Parasitic. In the dramatic language that was somewhat reminiscent of the current US primaries, the New England Journal of Medicine warned of an emerging class of researchers referred to as research parasites, researchers who had nothing to do with an initial study, but re-analyze data without being connected to the initial study design, possibly for their own purposes. The NEJM editorial was accompanied by a call for collaborative research on a coordinated basis rather than analyzing data without working with the researchers who were initially involved in the generation of the data. Let’s discuss whether genetics is currently under threat from research parasite infestation and whether this may actually be a good thing.
Scenario. Imagine the following scenario. Group A has found a particular gene and Group B is interested in combining data to find out whether the initial findings still hold when data is joined together. Group A is currently about to submit grant proposals based on this initial finding and much of their reputation hinges upon this initial discovery. Group B’s dataset is much larger and it would be expected that Group A’s discovery may be refuted in this study. In fact, refuting the initial study is the purpose of Group B’s research, which is a novel idea given that the initial publication of Group A had a very high impact. Now Group B asks for the raw data of the initial study in order to make the analysis pipelines consistent. Would you consider it likely that Group A willingly shares the full raw data or would you rather assume that Group A may choose not to collaborate at this point, pursuing their own research interests?
Editorial. In their editorial in NEJM, Longo and Drazen use the example of study on colon cancer to emphasize how collaboration in the scientific world could works. Start with a novel idea, identify possible collaborators, work together to test the new hypothesis, and report the data with shared authorship. This way, all relevant data from both sources can be integrated. They raise concerns mainly about re-interpretation of clinical studies, when researchers not involved in the generation of the data may be unaware of some of definitions of the parameters, which may then lead to faulty interpretations of the data. These scientists who simply re-analyze the data, but are not part of the initial data collection and analysis, may find interest in rather pursuing this type of analysis rather than engaging in clinical studies, becoming research parasites rather than symbiotes. Longo and Drazen did not call these scientists research parasites, but they referred to the fact that other researchers have used this term. The basic notion of their editorial is that, while beautiful from the 10,000 feet perspective, data sharing may be tricky when it comes these details.

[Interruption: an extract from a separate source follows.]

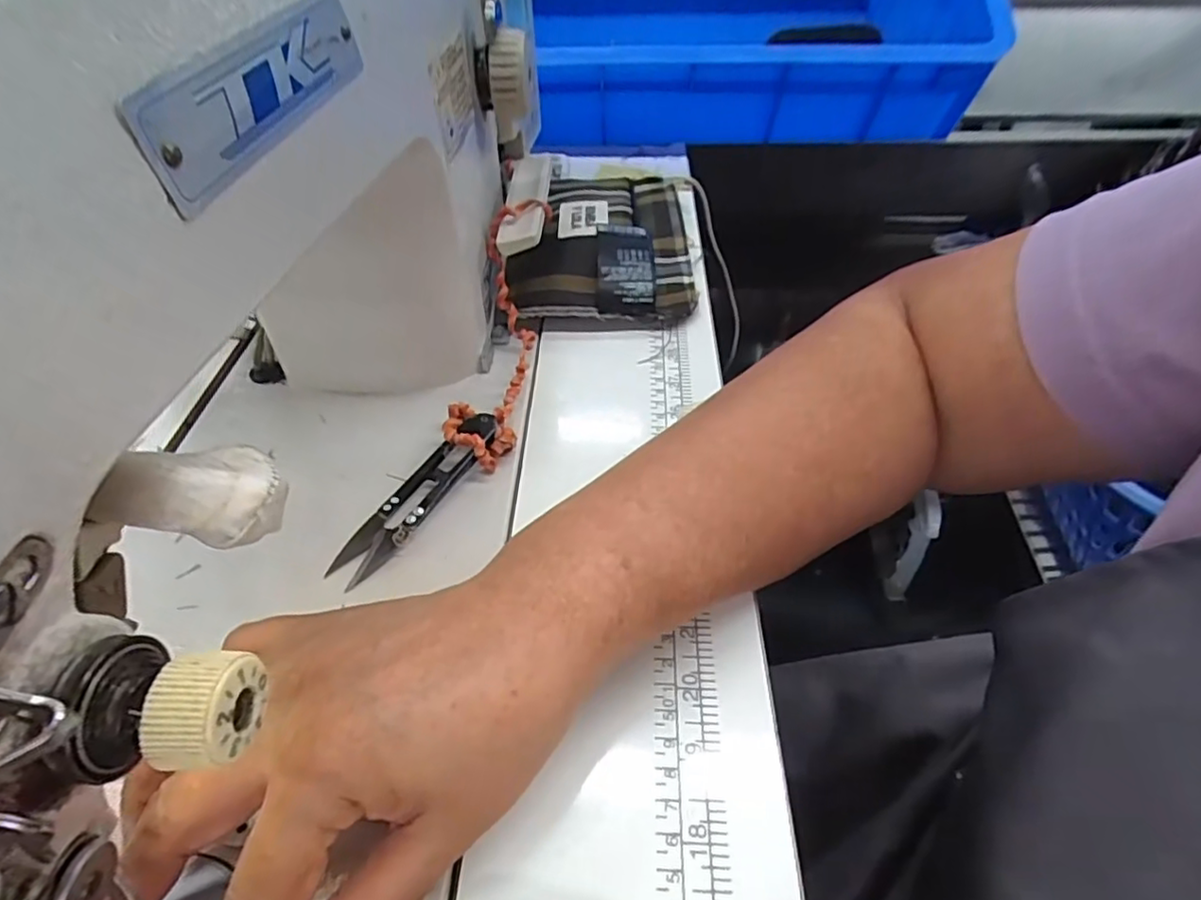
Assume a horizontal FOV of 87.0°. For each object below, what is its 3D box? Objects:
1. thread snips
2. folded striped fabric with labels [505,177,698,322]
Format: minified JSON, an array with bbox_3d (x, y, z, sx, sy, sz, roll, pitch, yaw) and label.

Data science. Translated to the genetic perspective, the discussion about parasites versus symbiotes is a discussion about re-analyzing raw genetic data, possibly in combination with other genetic data that may not be completely compatible. It is a somewhat less dramatic discussion as the NEJM editorial is targeted mainly at clinical studies, where careful “parasiting” may result in the false interpretation of a clinical study, possibly questioning the effect of medical interventions that were carefully assessed in the initial study. For genetics, it is the question of whether we as scientists are under the obligation to share our data and whether this data may be used without our direct approval for studies that we are not involved in. In fact, many genetic studies are already required to deposit their data into dbGAP or other archives, making the data accessible to other researchers. While many of these researchers would be happy to collaborate, some may not necessarily want to, for reasons that may be manifold. Should these researchers still be allowed to obtain data access?
There will be sharing. Eventually, genetic data will be shared and made available, which is the overall trend in the field. There is general consensus in the community that isolated data in firewalled centers will need to be connected, and ideally this will occur in a collaborative way. But should there be more? An obligation to share or even an automatic mechanism that will allow others to access your data? There are many reasons why genetic data cannot be exchanged, ranging from formal issues like the consent process to commercial interests of the center that generates or houses the data. However, most genetic studies are funded through public funds and we may consider it a general obligation to make data accessible in the broadest sense for the scientific community. It may be that we disagree with some of the interpretation of our data analyzed by others. However, in this case, I would count on the fact that science with ongoing peer review is eventually self-correcting. Re-analyzing existing data, even through scientists not connected with the initial study, is part of this process. And eventually, we may refer to research parasites as data scientists.